Jose María Palencia Cerezo

RAFAEL BOTÍ, O EL PAISAJE CORDOBÉS DESDE LA LIMUSINA

Nunca puede estar de más que un artista sea objeto de revisión mediante exposiciones o publicaciones periódicas. Sobre todo cuando se realizan después de desaparecido; ya que en cada una de ellas suele ocurrir algún descubrimiento nuevo, cuando no se dan cita diferentes aspectos que, con anterioridad, o bien no eran suficientemente perceptibles, o bien habían quedado ocultos sin pretenderlo.


Pero ello se vuelve decisivo cuando se realiza cada diez años, ya que se efectúa con una perspectiva temporal suficiente como para que puedan aparecer cuestiones que antes no habían aflorado. O simplemente porque, dicho espacio temporal, permite que se pueda analizar con las características de una lupa generacional nueva. Y estas son las circunstancias que se concitan ahora para el caso de Rafael Botí, que después del tiempo en que su obra ha sido difundida y desmenuzada por las más diversas plumas, y aunque no pueda considerarse ya que su obra sea una caja de sorpresas grandilocuentes, al menos sí que indudablemente certifican algo: su permanente voluntad de permanencia en lo más alto.

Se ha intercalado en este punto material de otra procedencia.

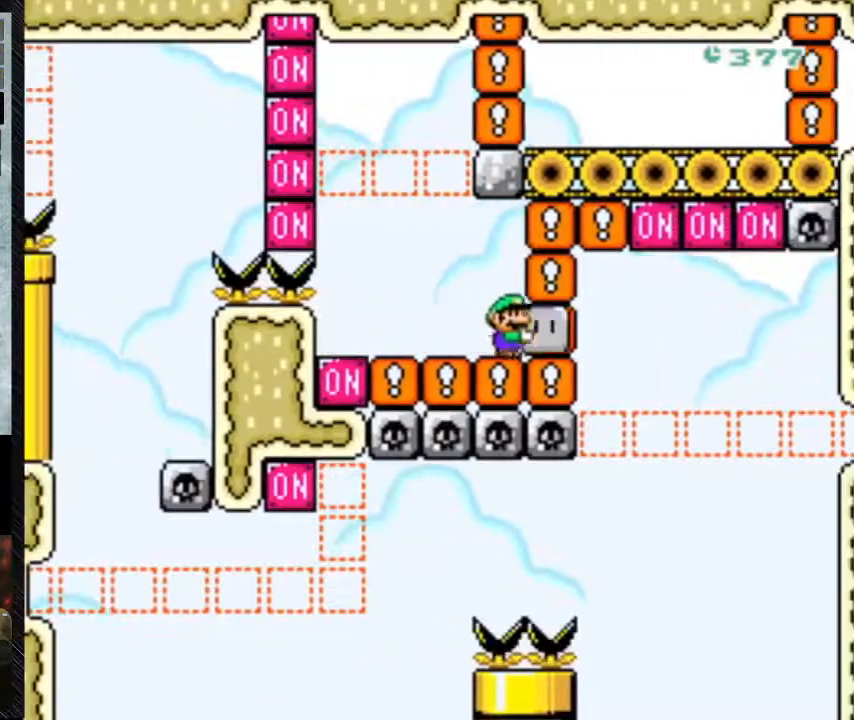
Gameplay with a controller (Nintendo layout); each line is a JSON object with the inputs held at the frame after it. "events" lists button and stick changes between this image and that frame as [ms after this image, input, new state], when the widget could be followed in between. Not read: L3 R3.
{"buttons": ["Y", "DPAD_LEFT"], "events": [[100, "DPAD_RIGHT", "up"], [233, "DPAD_LEFT", "down"]]}
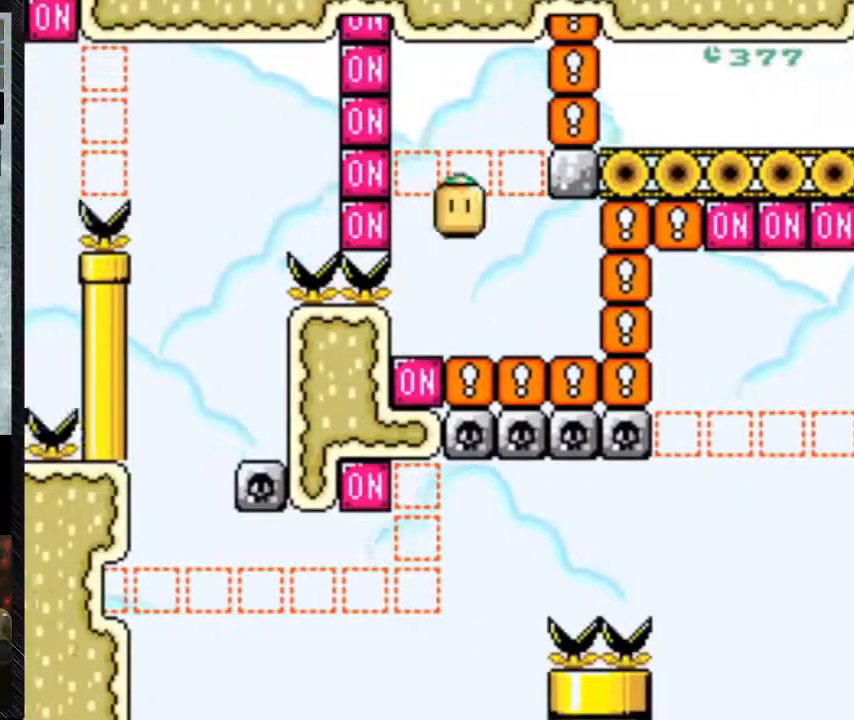
{"buttons": ["B", "Y", "DPAD_LEFT"], "events": [[67, "B", "down"], [67, "DPAD_LEFT", "up"], [167, "DPAD_RIGHT", "down"], [367, "DPAD_LEFT", "down"], [367, "DPAD_RIGHT", "up"]]}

Una permanencia ésta, –la del decano de nuestros pintores cordobeses del siglo xx–, que no es ajena al tesón y labor que su homónimo unigénito viene desarrollando para con él, que le ha llevado a ser, no solo el verdadero artífice de cuantas exposiciones se le han venido haciendo, sino que además ha conseguido que en Córdoba exista una Fundación que lleva su nombre. Tal vez este haya sido su mayor logro: una Fundación dedicada a la promoción de las artes plásticas que va a perpetuar y mantener su nombre en la palestra.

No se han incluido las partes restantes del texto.